The redesign disturbs three acres of wetlands, and the club is committing to restoring over 30 acres of wetland. Tiziani says construction alone carries $39 million in economic impact, and the course will be ready to play in August of 2023. Course membership is capped at 250 in the interest of accessibility.

“For our people here, to be able to play a course that is a championship level course,” said Tiziani. “It’s reachable; it’s very playable.”

For other organizations on Madison’s Northside, the continued revitalization is a joy.

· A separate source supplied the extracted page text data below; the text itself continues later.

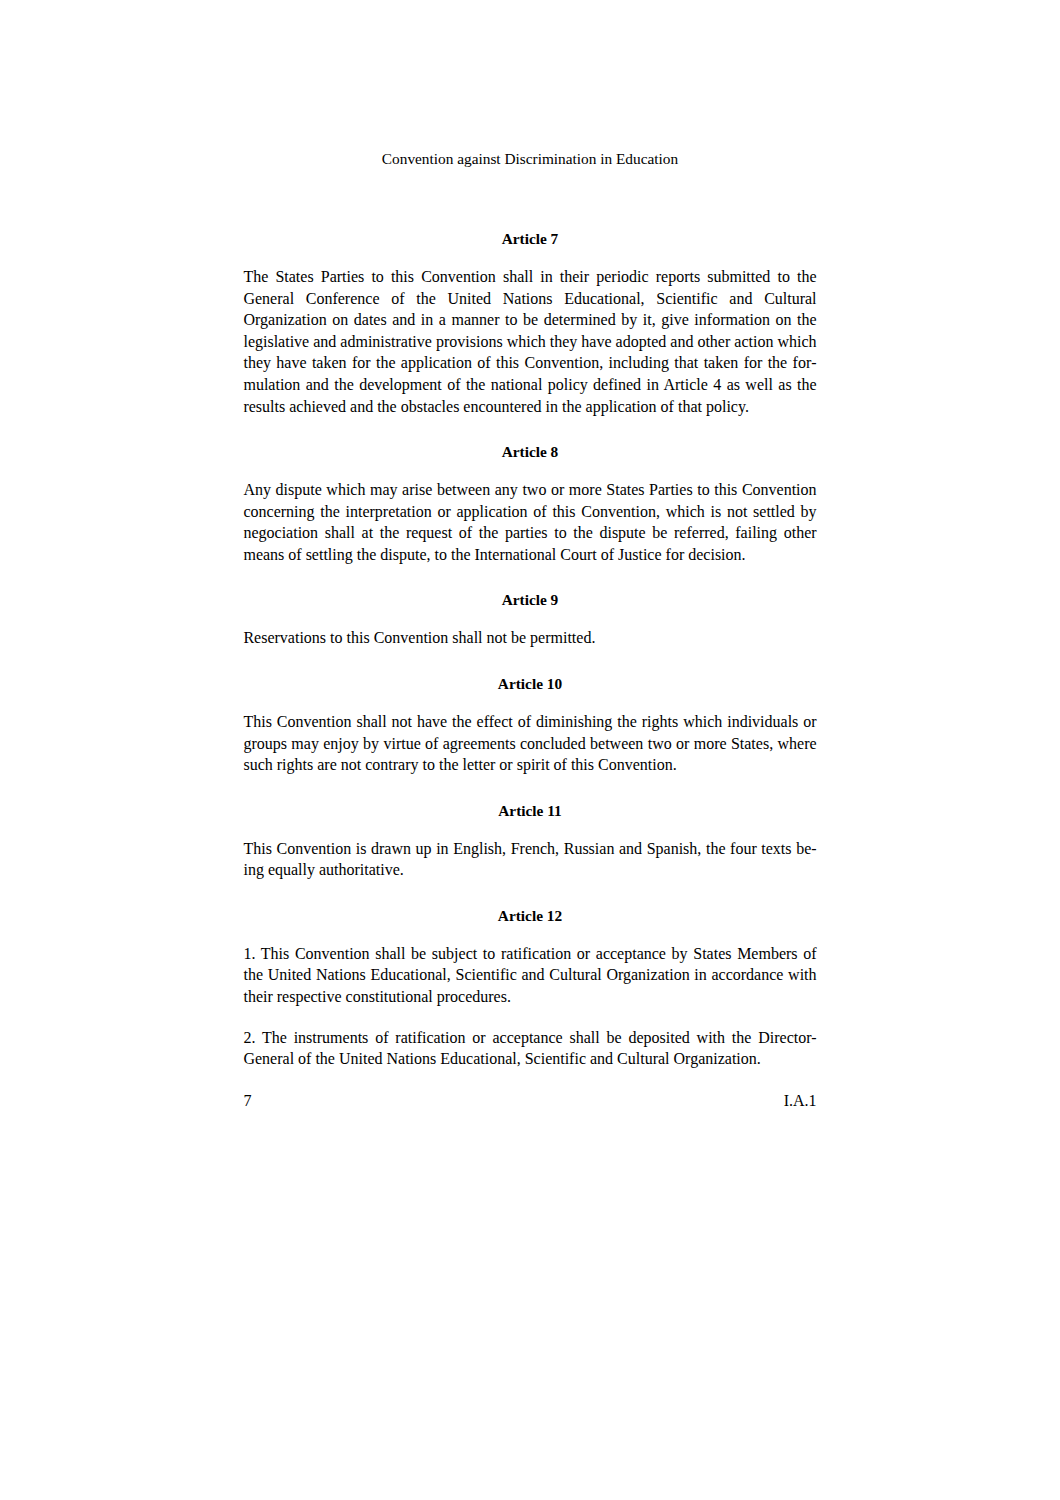Convention against Discrimination in Education
Article 7
The States Parties to this Convention shall in their periodic reports submitted to the General Conference of the United Nations Educational, Scientific and Cultural Organization on dates and in a manner to be determined by it, give information on the legislative and administrative provisions which they have adopted and other action which they have taken for the application of this Convention, including that taken for the formulation and the development of the national policy defined in Article 4 as well as the results achieved and the obstacles encountered in the application of that policy.
Article 8
Any dispute which may arise between any two or more States Parties to this Convention concerning the interpretation or application of this Convention, which is not settled by negociation shall at the request of the parties to the dispute be referred, failing other means of settling the dispute, to the International Court of Justice for decision.
Article 9
Reservations to this Convention shall not be permitted.
Article 10
This Convention shall not have the effect of diminishing the rights which individuals or groups may enjoy by virtue of agreements concluded between two or more States, where such rights are not contrary to the letter or spirit of this Convention.
Article 11
This Convention is drawn up in English, French, Russian and Spanish, the four texts being equally authoritative.
Article 12
1. This Convention shall be subject to ratification or acceptance by States Members of the United Nations Educational, Scientific and Cultural Organization in accordance with their respective constitutional procedures.
2. The instruments of ratification or acceptance shall be deposited with the Director-General of the United Nations Educational, Scientific and Cultural Organization.
7 I.A.1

“It’s fun to see the north side of madison be cool,” said Vern Stenman, president of the Madison Mallards. “And seeing investments in houses and the neighborhoods are getting to be a cool spot to be.”

In a statement, the organization Friends of the Cherokee Marsh said: “We appreciate the efforts of the DNR staff in requiring changes to reduce wetland disturbance. We urge the DNR to conduct monitoring and compliance as needed over the life of the permit.”

The Friends of the Cherokee Marsh is dedicated to preserving the Cherokee Marsh, the most extensive wetlands in Dane County.